Exercise prompt =
Report every line of the records that contains the word "lines".

====

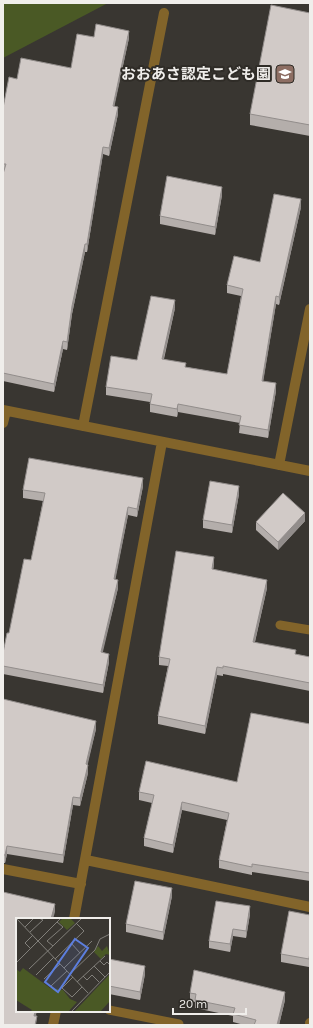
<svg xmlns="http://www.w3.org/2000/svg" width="313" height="1028" viewBox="0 0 313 1028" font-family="Karla,'Noto Sans JP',sans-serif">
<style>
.green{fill:#4a5925}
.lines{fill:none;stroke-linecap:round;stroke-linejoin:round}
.lane{stroke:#82642a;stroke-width:9}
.street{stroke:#82642a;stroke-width:10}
.wall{fill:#b4aeab}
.shaded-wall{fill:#928d8b}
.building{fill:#d1cac7;stroke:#928d8b}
.labels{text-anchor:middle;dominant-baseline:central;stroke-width:4;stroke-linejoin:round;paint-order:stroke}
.poi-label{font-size:15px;font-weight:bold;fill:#f0eeeb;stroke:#2f2c27;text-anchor:end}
.inset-road{fill:none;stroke:#82807b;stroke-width:1}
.view{fill:#5c7ede;fill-opacity:0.15;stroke:#5c7ede;stroke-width:2}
.inset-edge{fill:none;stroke:#f0eeeb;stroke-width:2}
</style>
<rect width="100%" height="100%" fill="#393631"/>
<!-- green -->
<path class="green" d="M 3,3 L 108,3 L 3,58 Z"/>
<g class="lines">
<!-- lane -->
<path class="lane" d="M 280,625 L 310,630
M 109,1010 L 179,1024"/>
<!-- street -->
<path class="street" d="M 3,410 L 310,471
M 3,423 L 6,411
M 83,426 L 164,13
M 279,465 L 310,309
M 86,860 L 310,907
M 3,869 L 81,884
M 74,919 L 162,442
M 53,1025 L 56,1011
M 310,1025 L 310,1023"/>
</g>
<!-- wall -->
<path class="wall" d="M 310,13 L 310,136 L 250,125 L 250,114 Z
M 94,37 L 129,38 L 114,106 L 118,114 L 109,156 L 103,154 L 87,252 L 85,252 L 72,314 L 67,350 L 63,349 L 54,392 L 3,381 L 3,174 L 4,172 L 3,172 L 3,108 L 17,79 L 71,68 Z
M 222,195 L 215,235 L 160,224 L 160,216 Z
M 301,207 L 279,305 L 276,304 L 263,381 L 276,391 L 268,438 L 239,433 L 240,423 L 178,412 L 177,417 L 150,412 L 150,402 L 106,395 L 106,387 L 137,360 L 175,308 L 164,359 L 186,367 L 227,374 L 241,296 L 227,293 L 227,285 L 260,262 Z
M 143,486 L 137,517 L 128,515 L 115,579 L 118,588 L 102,653 L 109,662 L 103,693 L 3,674 L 3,653 L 31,560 L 43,501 L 23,498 L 23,490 Z
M 239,494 L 232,533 L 203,528 L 203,520 Z
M 305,521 L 278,550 L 256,530 L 256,522 Z
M 214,565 L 213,569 L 267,588 L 255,642 L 296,654 L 310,657 L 310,691 L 223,674 L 223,676 L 217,675 L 205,734 L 158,724 L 158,716 L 168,666 L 159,665 L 159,657 Z
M 3,699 L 96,729 L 87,765 L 88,773 L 80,806 L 73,805 L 63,863 L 7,854 L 5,863 L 3,863 Z
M 310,724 L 310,881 L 252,872 L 252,875 L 219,868 L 219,860 L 227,820 L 182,810 L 173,853 L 144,846 L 144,838 L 152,803 L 139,800 L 139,792 L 237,782 Z
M 172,896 L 163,940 L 126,932 L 126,924 Z
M 250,914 L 246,938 L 233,936 L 230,952 L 209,948 L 209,941 Z
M 310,915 L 309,967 L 281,962 L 281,954 Z
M 109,959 L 145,974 L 140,1000 L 109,994 Z
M 190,993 L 285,1000 L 279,1025 L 244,1025 L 233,1022 L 233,1016 L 195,1008 L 195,1002 L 190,1001 Z"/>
<!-- shaded-wall -->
<path class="shaded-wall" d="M 129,31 L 129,38 L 113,113 L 113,106 Z
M 118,107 L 118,114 L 109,156 L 109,148 Z
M 103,147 L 103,154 L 87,252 L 87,244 Z
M 222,187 L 222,195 L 215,235 L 215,227 Z
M 301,199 L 301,207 L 279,305 L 279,297 Z
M 85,244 L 85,252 L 72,314 L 67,350 L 67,342 L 72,306 Z
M 276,296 L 276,304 L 262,389 L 262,381 Z
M 175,300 L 175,308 L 162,366 L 162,359 Z
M 63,341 L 63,349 L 54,392 L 54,384 Z
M 276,383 L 276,391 L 268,438 L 268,430 Z
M 178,404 L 178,412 L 177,417 L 177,409 Z
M 143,478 L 143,486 L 137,517 L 137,509 Z
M 239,486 L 239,494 L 232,533 L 232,525 Z
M 128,507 L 128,515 L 114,587 L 114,579 Z
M 305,513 L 305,521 L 278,550 L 278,542 Z
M 214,557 L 214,565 L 212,576 L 212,569 Z
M 118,580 L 118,588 L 101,660 L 101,652 Z
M 267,580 L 267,588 L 253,650 L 253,642 Z
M 109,654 L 109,662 L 103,693 L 103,685 Z
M 217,667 L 217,675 L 205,734 L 205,726 Z
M 96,721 L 96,729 L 86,772 L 86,764 Z
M 88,765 L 88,773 L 80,806 L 80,798 Z
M 73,797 L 73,805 L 63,863 L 63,855 Z
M 182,802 L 182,810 L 173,853 L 173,845 Z
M 7,846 L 7,854 L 5,863 L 5,855 Z
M 172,888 L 172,896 L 163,940 L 163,932 Z
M 55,904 L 55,912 L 53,919 L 51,919 Z
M 250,906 L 250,914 L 246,938 L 246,931 Z
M 233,929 L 233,936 L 230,952 L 230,944 Z
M 310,952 L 310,960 L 309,967 L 309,959 Z
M 145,966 L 145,974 L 140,1000 L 140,992 Z
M 285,992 L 285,1000 L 279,1025 L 277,1025 Z
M 35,1011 L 37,1011 L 34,1023 L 34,1016 Z
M 37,1016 L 36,1025 L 35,1025 Z"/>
<!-- building -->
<path class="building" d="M 271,5 L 310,13 L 310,125 L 250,114 Z
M 96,24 L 129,31 L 113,106 L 118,107 L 109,148 L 103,147 L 87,244 L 85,244 L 72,306 L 67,342 L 63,341 L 54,384 L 3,373 L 3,174 L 6,164 L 3,164 L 3,108 L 9,77 L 17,79 L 21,58 L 71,68 L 77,34 L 94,37 Z
M 167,176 L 222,187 L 215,227 L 160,216 Z
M 274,194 L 301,199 L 279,297 L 276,296 L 262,381 L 276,383 L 268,430 L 239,425 L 241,416 L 178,404 L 177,409 L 150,404 L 152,394 L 106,387 L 111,356 L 137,360 L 151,296 L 175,300 L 162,359 L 186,363 L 185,367 L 227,374 L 243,289 L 227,285 L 234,256 L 260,262 Z
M 29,458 L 143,478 L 137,509 L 128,507 L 114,579 L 118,580 L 101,652 L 109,654 L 103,685 L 3,666 L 3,653 L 7,633 L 9,633 L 24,559 L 31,560 L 45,493 L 23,490 Z
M 210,481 L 239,486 L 232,525 L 203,520 Z
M 283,493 L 305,513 L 278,542 L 256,522 Z
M 176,551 L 214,557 L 212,569 L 267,580 L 253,642 L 296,650 L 295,654 L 310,657 L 310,683 L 223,666 L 223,668 L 217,667 L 205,726 L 158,716 L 170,659 L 159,657 Z
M 3,699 L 96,721 L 86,764 L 88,765 L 80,798 L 73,797 L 63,855 L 7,846 L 5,855 L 3,855 Z
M 251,713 L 310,724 L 310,873 L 252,864 L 252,867 L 219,860 L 229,813 L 182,802 L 173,845 L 144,838 L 154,795 L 139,792 L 146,761 L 237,782 Z
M 135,881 L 172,888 L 163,932 L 126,924 Z
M 3,892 L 55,904 L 51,919 L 17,919 L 17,1011 L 35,1011 L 34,1016 L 37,1016 L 35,1025 L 3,1025 Z
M 216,901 L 250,906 L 246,931 L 233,929 L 230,944 L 209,941 Z
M 289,911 L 310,915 L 310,952 L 309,959 L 281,954 Z
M 109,959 L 145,966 L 140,992 L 109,986 Z
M 194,970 L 285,992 L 277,1025 L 254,1025 L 256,1020 L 233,1014 L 235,1008 L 195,1000 L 196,994 L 190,993 Z"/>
<!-- icons -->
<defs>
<g id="school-square" transform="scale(1)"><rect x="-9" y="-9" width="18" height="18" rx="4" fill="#8d6e63" stroke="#2f2c27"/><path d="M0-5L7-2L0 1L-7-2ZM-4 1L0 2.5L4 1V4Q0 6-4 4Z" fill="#fff"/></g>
</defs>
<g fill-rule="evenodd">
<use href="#school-square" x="285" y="74"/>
</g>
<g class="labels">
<!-- poi labels -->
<g class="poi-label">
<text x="271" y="74">おおあさ認定こども園</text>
</g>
</g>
<!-- overview -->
<g transform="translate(16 918)">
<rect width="94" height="94" fill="#393631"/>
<path d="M 47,0 L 54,0 L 59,5 L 51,12 L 43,4 ZM 82,28 L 86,33 L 91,28 L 94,37 L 90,36 L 85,41 L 78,34 ZM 7,50 L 34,70 L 47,72 L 54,81 L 61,84 L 52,94 L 14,94 L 16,92 L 0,82 L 0,51 L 4,54 ZM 94,56 L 94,83 L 84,94 L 58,94 Z" fill="#4a5925"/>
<path class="inset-road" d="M 0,0 L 22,23 L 45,0M 9,9 L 18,0M 14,14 L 27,2 L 23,0M 55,25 L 64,35M 37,28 L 31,23 L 47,9 L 41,4M 15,31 L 9,25 L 17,17M 39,41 L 68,13 L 60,5M 84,43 L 88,47 L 91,44 L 94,47M 0,45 L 22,23 L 72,75M 78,48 L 89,59M 48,50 L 76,23M 13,51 L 66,0M 54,56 L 79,32 L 84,21 L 94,16M 20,57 L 38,39M 67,58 L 71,62 L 76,57 L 83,64M 28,61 L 44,46M 61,64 L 89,38M 35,68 L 51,53M 46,70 L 56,79 L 66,69M 46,70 L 57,59M 55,94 L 94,54"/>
<path class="view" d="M 59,21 L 72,30 L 42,74 L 29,64 Z"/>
<rect width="94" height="94" class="inset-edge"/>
</g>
<!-- border -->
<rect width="313" height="1028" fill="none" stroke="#f0eeeb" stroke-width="8"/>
<!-- scale -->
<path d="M173 1008v6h73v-6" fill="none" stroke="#f0eeeb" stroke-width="2"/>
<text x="179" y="1008" font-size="12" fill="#f0eeeb" stroke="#2f2c27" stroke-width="3" paint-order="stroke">20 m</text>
</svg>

====

Solved exercise =
.lines{fill:none;stroke-linecap:round;stroke-linejoin:round}
<g class="lines">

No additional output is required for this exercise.